The good news is that this is a good film, and it very quickly draws you in and makes you forget the tinnitus like media whinging and hand wringing. Casey Affleck plays Lou Ford, a Deputy Sheriff in a town in West Texas. Ostensibly he develops a plan to avenge the murder of his foster brother and doesn't let anyone stand in his way, or even vaguely near his way. Affleck plays with a cool intensity, while showing the character's frightening moral detachment, he doesn't just wheel on the cliché detached psychopath. Whatever his murky motives are, he seems driven by them.

While most of the film and occasional voice over narration are very much from Lou's point of view, Michael Winterbottom's direction keeps us at a distance. We don't identify with, or even root for Affleck in his crimes. There are quite a few things we aren't shown, enough to question the reliability of the narrator. We are kept intrigued to see how it will go, what might he do next to avoid justice. While it is briefly harrowing during the attacks, tension is sustained not by the constant threat of more of the same, but by the dramatic tightrope walk through the twisted maze of Lou's plan.

The violent acts he commits are not done with relish, and are hard to watch. I was glad that I found the violence repugnant. I'll say it -- I enjoyed the fact that I found it horrible. Not in a sadomasochistic, hit me again please way, but in a thank god I'm not so inured to violence that I can't be sickened by it way. I actually found the less violent of the onscreen killings harder to watch, and the queasiest moment I had was devoid of violence during bland visuals with Affleck's voice over when I was sucker punched by just how dark his character was thinking.

The supporting cast is excellent and includes Jessica Alba, Kate Hudson, Ned Beatty, Elias Koteas and Tom Bower. Bill Pullman puts in a somewhat hammy, but thoroughly enjoyable cameo that gives us some light relief before the inevitably downbeat denouement.
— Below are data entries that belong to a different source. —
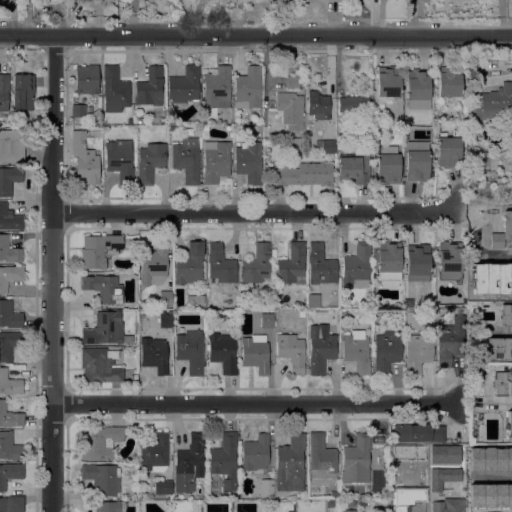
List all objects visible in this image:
road: (255, 35)
road: (474, 69)
building: (85, 78)
building: (86, 79)
building: (448, 81)
building: (293, 82)
building: (386, 83)
building: (387, 83)
building: (449, 83)
building: (183, 84)
building: (184, 84)
building: (417, 84)
building: (247, 86)
building: (148, 87)
building: (149, 87)
building: (216, 87)
building: (217, 87)
building: (248, 88)
building: (113, 89)
building: (114, 89)
building: (416, 89)
building: (3, 91)
building: (4, 91)
building: (22, 91)
building: (23, 91)
building: (494, 103)
building: (352, 104)
building: (492, 104)
building: (316, 105)
building: (318, 105)
building: (354, 105)
building: (77, 109)
building: (80, 109)
building: (289, 109)
building: (289, 110)
building: (155, 111)
building: (138, 120)
building: (129, 121)
building: (265, 131)
building: (294, 143)
building: (11, 145)
building: (327, 145)
building: (11, 146)
building: (328, 146)
building: (446, 151)
building: (448, 152)
building: (85, 156)
building: (118, 157)
building: (119, 157)
building: (186, 159)
building: (187, 159)
building: (83, 160)
building: (214, 160)
building: (416, 160)
building: (416, 160)
building: (148, 161)
building: (215, 161)
building: (247, 161)
building: (149, 162)
building: (248, 162)
building: (387, 165)
building: (355, 166)
building: (353, 168)
building: (386, 168)
building: (305, 173)
building: (302, 174)
building: (9, 178)
building: (510, 178)
building: (9, 179)
building: (499, 181)
road: (254, 212)
building: (9, 218)
building: (9, 218)
road: (486, 235)
building: (8, 249)
building: (97, 249)
building: (97, 249)
building: (9, 250)
building: (388, 256)
building: (388, 260)
building: (448, 260)
building: (449, 260)
building: (417, 261)
building: (416, 262)
building: (155, 263)
building: (290, 263)
building: (189, 264)
building: (219, 264)
building: (220, 264)
building: (256, 264)
building: (257, 264)
building: (292, 264)
building: (188, 265)
building: (319, 265)
building: (320, 265)
building: (355, 265)
building: (357, 265)
building: (152, 266)
road: (51, 273)
building: (388, 274)
building: (9, 275)
building: (10, 276)
building: (102, 287)
building: (104, 288)
building: (165, 297)
building: (195, 299)
building: (9, 314)
building: (9, 315)
building: (505, 315)
building: (266, 319)
building: (413, 319)
building: (165, 320)
building: (267, 320)
building: (103, 328)
building: (106, 329)
road: (506, 332)
building: (449, 340)
building: (450, 340)
building: (137, 343)
building: (8, 344)
building: (9, 344)
building: (319, 348)
building: (320, 348)
building: (495, 348)
building: (497, 348)
building: (355, 349)
building: (189, 350)
building: (356, 350)
building: (190, 351)
building: (222, 351)
building: (290, 351)
building: (385, 351)
building: (386, 351)
building: (416, 351)
building: (223, 352)
building: (254, 352)
building: (291, 352)
building: (417, 352)
building: (154, 354)
building: (255, 354)
building: (153, 355)
building: (99, 365)
building: (99, 366)
building: (502, 382)
building: (9, 383)
building: (9, 383)
building: (503, 383)
road: (503, 401)
road: (258, 404)
building: (9, 416)
building: (9, 417)
building: (507, 421)
building: (509, 424)
building: (417, 432)
building: (421, 433)
building: (98, 441)
building: (99, 442)
building: (9, 446)
building: (10, 447)
building: (153, 449)
building: (254, 452)
building: (255, 452)
building: (154, 453)
building: (443, 454)
building: (320, 456)
building: (321, 456)
building: (489, 458)
building: (489, 458)
building: (223, 459)
building: (225, 459)
building: (355, 459)
building: (356, 459)
building: (187, 463)
building: (189, 463)
building: (289, 464)
building: (290, 464)
building: (9, 472)
building: (10, 473)
building: (442, 476)
road: (491, 476)
building: (100, 478)
building: (101, 478)
building: (162, 486)
building: (163, 487)
building: (265, 488)
building: (266, 489)
building: (489, 494)
building: (489, 494)
building: (10, 504)
building: (6, 505)
building: (446, 505)
building: (106, 506)
building: (409, 506)
building: (413, 506)
building: (446, 506)
building: (108, 507)
building: (346, 510)
building: (347, 511)
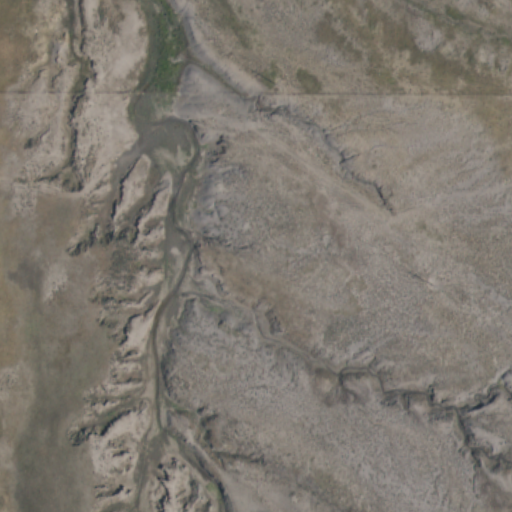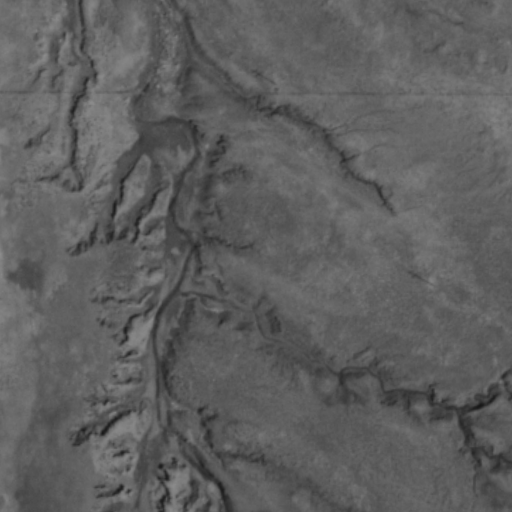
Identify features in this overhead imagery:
power tower: (282, 84)
power tower: (439, 284)
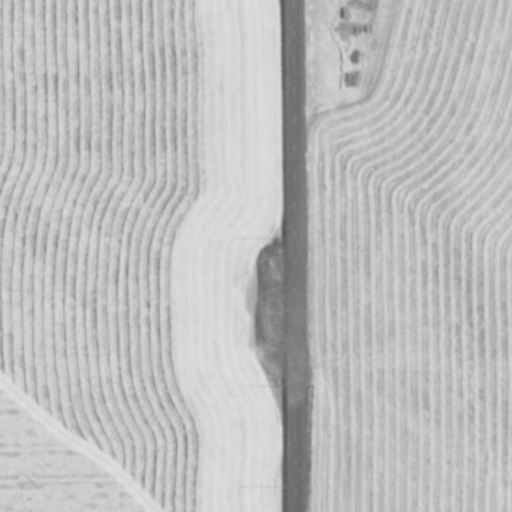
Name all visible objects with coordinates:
crop: (421, 254)
crop: (132, 255)
road: (295, 255)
As far as the violence debate is concerned, it pales by comparison to today's bevy of indefensible torture porn horrors, or the meat-grinder of testosterone heavy action movies. It is certainly less violent than previous sparkers of similar "nasty" debate, Henry: Portrait of Serial Killer, or Man Bites Dog (the former justifiably had pointedly horrible violence, the latter pointlessly gratuitous except for a single sick joke). It's closer to tone to either A History of Violence (but it's not secretly gleeful in the acts, and it is less a meditation on violence as on the moral vacuum as the source), or No Country For Old Men (whose arbitrarily psychotic killer could quite happily flip coins with the anti-hero of this piece). Well, in any case, now that we have our moral compasses out, I've given you a few reference points, you've got your bearings, you can seek out or avoid this fine film, detouring round the offputting furore.